Some developers seem to have found that approach, for example:
gitgitgadget/git#450
gitgitgadget/git#428
gitgitgadget/git#415
However, doing so can "eat" the first CC, I myself ran into this problem in gitgitgadget/git#490
The problem is demonstrated by this test:
test("multiple CC's in one line", () => {
const multipleCCs = "Some Dev <dev@example.com>, Some Other Dev <other@example.com>, Another Dev <another@example.com>";
const encoded = PatchSeries.encodeSender(multipleCCs);
const expected = "\"Some Dev\" <dev@example.com>, Some Other Dev <other@example.com>, Another Dev <another@example.com>"
expect(encoded).toEqual(expected);
});
The results are (formatted for ease of reading)

Saved data entries
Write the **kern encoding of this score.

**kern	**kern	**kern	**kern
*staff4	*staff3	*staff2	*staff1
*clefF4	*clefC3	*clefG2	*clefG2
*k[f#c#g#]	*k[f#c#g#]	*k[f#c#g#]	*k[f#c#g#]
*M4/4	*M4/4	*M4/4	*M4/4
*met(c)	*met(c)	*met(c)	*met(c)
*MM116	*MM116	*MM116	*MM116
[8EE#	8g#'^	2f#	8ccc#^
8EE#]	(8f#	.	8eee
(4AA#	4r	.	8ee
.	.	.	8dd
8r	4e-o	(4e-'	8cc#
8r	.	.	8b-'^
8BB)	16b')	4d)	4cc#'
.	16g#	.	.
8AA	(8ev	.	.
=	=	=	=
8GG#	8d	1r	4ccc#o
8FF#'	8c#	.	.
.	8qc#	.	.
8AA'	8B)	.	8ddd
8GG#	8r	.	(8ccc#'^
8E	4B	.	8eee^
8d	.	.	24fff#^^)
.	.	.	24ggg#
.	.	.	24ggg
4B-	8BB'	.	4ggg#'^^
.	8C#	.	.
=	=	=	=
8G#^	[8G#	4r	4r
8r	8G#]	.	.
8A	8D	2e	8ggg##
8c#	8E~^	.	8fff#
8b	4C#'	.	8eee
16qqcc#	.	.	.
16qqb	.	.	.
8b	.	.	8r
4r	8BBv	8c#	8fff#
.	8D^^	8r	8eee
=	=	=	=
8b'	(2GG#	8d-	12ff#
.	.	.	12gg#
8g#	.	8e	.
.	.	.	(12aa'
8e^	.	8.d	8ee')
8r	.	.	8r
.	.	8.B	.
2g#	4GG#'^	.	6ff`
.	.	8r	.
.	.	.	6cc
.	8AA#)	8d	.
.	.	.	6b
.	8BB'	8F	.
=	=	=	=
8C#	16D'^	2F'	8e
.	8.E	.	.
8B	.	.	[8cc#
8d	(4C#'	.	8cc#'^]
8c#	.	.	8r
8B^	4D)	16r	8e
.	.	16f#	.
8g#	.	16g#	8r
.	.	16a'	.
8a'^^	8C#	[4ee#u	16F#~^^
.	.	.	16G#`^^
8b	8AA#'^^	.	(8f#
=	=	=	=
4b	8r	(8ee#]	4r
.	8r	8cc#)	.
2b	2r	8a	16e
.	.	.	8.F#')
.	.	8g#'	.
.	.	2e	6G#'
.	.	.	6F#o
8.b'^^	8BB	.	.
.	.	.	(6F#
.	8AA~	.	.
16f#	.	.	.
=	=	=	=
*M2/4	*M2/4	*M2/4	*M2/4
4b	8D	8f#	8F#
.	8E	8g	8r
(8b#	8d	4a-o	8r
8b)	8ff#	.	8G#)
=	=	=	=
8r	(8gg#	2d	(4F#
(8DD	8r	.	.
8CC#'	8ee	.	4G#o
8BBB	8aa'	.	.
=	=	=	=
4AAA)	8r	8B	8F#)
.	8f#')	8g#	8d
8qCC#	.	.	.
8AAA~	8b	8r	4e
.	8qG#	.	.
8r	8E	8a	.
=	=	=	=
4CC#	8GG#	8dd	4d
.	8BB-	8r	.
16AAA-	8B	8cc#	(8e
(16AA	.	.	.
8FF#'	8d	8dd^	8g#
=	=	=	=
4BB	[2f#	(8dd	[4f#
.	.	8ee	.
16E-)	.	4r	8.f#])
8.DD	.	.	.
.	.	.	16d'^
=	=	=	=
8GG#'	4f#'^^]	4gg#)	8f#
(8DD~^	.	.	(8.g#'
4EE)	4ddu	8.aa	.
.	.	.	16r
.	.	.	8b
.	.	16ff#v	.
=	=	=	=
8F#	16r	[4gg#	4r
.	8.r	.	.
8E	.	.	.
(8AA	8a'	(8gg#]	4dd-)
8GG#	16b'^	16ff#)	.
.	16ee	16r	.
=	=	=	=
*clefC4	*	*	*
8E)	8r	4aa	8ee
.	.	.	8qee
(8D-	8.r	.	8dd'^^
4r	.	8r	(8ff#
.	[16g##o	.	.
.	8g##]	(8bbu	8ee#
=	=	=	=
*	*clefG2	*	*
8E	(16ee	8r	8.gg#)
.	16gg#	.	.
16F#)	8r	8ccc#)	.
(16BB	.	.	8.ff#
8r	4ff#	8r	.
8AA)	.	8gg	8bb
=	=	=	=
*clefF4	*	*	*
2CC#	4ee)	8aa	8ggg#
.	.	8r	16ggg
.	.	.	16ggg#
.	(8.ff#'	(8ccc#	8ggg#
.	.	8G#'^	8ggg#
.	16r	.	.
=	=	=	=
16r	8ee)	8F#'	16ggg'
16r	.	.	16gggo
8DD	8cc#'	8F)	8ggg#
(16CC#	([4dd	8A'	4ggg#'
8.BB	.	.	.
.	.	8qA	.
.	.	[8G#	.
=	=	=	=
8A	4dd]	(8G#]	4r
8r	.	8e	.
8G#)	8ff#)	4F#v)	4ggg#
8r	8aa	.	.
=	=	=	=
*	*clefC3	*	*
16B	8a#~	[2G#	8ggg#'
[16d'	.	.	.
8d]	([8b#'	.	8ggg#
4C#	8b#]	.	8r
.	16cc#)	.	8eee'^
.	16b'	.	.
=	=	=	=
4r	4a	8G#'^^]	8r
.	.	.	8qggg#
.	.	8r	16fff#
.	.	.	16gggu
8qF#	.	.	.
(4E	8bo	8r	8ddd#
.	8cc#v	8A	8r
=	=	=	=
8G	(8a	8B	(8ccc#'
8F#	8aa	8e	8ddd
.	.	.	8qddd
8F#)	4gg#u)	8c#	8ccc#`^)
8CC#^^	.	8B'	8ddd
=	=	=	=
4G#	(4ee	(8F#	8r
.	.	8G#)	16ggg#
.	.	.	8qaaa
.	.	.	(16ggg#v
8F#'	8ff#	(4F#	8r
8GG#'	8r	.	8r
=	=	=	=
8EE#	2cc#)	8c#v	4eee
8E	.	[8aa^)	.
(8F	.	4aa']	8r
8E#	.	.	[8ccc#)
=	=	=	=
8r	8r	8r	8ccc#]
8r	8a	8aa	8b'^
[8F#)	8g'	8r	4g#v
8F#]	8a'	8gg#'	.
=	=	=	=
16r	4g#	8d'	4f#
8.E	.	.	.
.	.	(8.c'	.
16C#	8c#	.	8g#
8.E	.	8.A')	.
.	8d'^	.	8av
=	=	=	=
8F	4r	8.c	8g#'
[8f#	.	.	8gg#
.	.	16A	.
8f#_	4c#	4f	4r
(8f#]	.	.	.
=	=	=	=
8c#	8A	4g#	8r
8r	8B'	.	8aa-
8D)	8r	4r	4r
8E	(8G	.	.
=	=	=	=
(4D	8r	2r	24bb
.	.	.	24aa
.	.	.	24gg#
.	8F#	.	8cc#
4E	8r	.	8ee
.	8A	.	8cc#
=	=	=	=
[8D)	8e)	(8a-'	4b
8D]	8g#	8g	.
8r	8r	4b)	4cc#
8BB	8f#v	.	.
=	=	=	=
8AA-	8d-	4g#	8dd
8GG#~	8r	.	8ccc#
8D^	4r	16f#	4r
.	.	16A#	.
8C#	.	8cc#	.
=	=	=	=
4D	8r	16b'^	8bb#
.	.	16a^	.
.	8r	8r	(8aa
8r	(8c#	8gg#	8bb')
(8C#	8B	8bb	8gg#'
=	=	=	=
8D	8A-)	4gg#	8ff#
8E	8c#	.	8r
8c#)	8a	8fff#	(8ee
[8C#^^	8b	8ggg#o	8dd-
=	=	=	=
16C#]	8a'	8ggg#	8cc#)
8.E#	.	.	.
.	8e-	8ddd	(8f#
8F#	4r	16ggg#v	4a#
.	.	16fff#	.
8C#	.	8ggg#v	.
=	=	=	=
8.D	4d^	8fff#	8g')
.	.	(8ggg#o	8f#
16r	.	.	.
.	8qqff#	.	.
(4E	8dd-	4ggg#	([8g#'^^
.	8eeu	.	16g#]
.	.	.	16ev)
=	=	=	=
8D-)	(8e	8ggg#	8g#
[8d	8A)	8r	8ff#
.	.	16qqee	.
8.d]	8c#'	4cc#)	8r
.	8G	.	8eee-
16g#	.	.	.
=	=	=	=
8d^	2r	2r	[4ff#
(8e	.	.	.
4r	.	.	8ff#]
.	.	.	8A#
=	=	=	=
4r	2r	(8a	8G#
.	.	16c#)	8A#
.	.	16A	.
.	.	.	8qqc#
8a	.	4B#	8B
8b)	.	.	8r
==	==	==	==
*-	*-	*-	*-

* **Tasks for this exercise**:
1. In the CC encoding text, in which pull request did the writer run into the problem?
2. Update the CC encoding text, starting at "Some developers seem" and ending at "ease of reading)", so that "developers" becomes "contributors".
3. Write what comes next in the CC encoding text, beginning right after its final sentence.

* **Answers to this exercise**:
1. gitgitgadget/git#490

2.
Some contributors seem to have found that approach, for example:
gitgitgadget/git#450
gitgitgadget/git#428
gitgitgadget/git#415
However, doing so can "eat" the first CC, I myself ran into this problem in gitgitgadget/git#490
The problem is demonstrated by this test:
test("multiple CC's in one line", () => {
const multipleCCs = "Some Dev <dev@example.com>, Some Other Dev <other@example.com>, Another Dev <another@example.com>";
const encoded = PatchSeries.encodeSender(multipleCCs);
const expected = "\"Some Dev\" <dev@example.com>, Some Other Dev <other@example.com>, Another Dev <another@example.com>"
expect(encoded).toEqual(expected);
});
The results are (formatted for ease of reading)

3.
"Some Dev <dev@example.com>, Some Other Dev" <other@example.com>,
Another Dev <another@example.com>
There, the first mail was quoted and therefore ignored. Also, it seems that neither GitGitGadget nor git format-patch expect multiple items in one go. It "worked" by coincidence.
One solution is to split multi-email Cc: footer in parsePullRequestBody(), so that the rest of GitGitGadget works with expected single-mail items. Splitting could be non-trivial, though, because in worst case there could be some name with a comma like "Someone, the team leader" <teamlead@example.com>.
An alternative solution is to forbid using multiple emails in one Cc:, simply detecting multiple @ should be good enough.